Kabzasından tuttuğum kristal kılıcı inceliyordum. Parmaklarımın şekli, soğuk cevherin kabzasına işlenmişti. Onu ilk kavradığımda, henüz eriyik bir haldeydi. Elime tam olarak oturuyordu. Parmağımı keskin yüzeyinin üzerinde gezdirdiğimde, saatlerce bilenmiş bir kılıçtan çok daha keskin olduğunu fark ettim. Bütün bu özelliklerine rağmen, gece karası, kristal kılıç benim için kullanışsızdı. Her şeyden önce olması gerektiğinden kat ve kat ağırdı. Henüz kendi çelik palamın ağırlığına yeni alışmışken, kollarımın bu kılıcı rahatça sallamasının bir imkanı yoktu. Ağırlığa ek olarak, bir de uzunluk sorunu vardı. Alıştığım kısa pala ve piyade kılıçlarının neredeyse iki katı uzunluktaydı. Böyle bir silah ile dövüşmeyi bilmiyordum.
Ejder yanım kontrolü ele aldığında, kristal kılıç ile dehşet saçmıştım. Ne ağırlığın ne de boyutunun bir önemi yoktu. Gücümün bir sınırı yok gibiydi ya da henüz sınırlarını test etmek için bir fırsatım olmamıştı. Bu denli bir gücü eğer aklım başımda olarak kullanabilseydim, belki o zaman gerçekten çevremde dönen bu kölelik saçmalıklarına bir son verebilirdim. Tanıştığım insanların benden bunu bekledikleri görebiliyordum. Dönüştüğüm şeyin doğasını ya görmezden geliyorlardı ya da hafife alıyorlardı. Eğer kendimi kontrol etmeyi öğrenemezsem, yarardan çok getirebileceğim zararın boyutlarını tahayyül edemiyorlardı.

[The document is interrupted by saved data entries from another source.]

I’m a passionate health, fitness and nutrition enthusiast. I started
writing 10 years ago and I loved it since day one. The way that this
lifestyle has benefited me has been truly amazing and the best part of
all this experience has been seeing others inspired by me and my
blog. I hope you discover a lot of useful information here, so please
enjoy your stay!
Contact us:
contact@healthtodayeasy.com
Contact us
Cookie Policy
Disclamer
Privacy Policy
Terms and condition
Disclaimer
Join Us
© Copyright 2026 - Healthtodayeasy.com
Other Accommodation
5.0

Öksürüklerim ile virane çiftlik evini paylaştığım insanları uyandırmamak için dışarıya çıkmış, güneşin doğuşunu izliyordum. Dünya sanki nasıl işlemesi gerektiğini hatırlayıp, hatasını telafi etmek istercesine hızla soğuyordu. Kış mevsimindeydik. Kendimi bildim bileli, mevsim sözcüğü yalnızca zamanı ölçmek için kullanılırdı. Sanırım artık işler böyle değildi. Köy halkı yağmurlar için her ne kadar sevinçli olsa da, normale dönen mevsim sıcaklıklarına hazırlıksız yakalanmışlardı. Hiç birimizin kendini korumak için kalın giysileri yoktu. Sağda solda, yıkık evlerin içlerinden alınmış kilimler, halılar ve uyku postları ile sarınmış, ısınmaya çalışan insanlar görebiliyordunuz. Yakılan ateşler, artık sadece güvenlik ve yemek pişirmek değildi.
"Günaydın. Erkencisin." dedi kapıdan çıkarak yanıma gelen Tulga.
"Öksürük..." dedim oturduğum verandanın zemininden.
"Havalar böyle giderse, hepimiz öksürük krizlerinde sana katılacağız" diye yorumladı pelerinine sarılan adam. "Üşümediğine emin misin"
Başımı sallayarak adamı temin ettim.
"Karan elinden geleni yaptı ama sana işini bilen bir şifacı bulmamız gerek" dedi.
"Bana bulmamız gereken kimse bir rahip, Tulga. Bir Malahgard rahibi" dedim bitkince.
"Her şey sırayla. Hem rahiplerin kehanetleri gerçekleştiğine göre, onları gözden kaçırmamız artık imkansız. Kalabalıkları takip etmemiz yeterli" dedi adam tatsızca.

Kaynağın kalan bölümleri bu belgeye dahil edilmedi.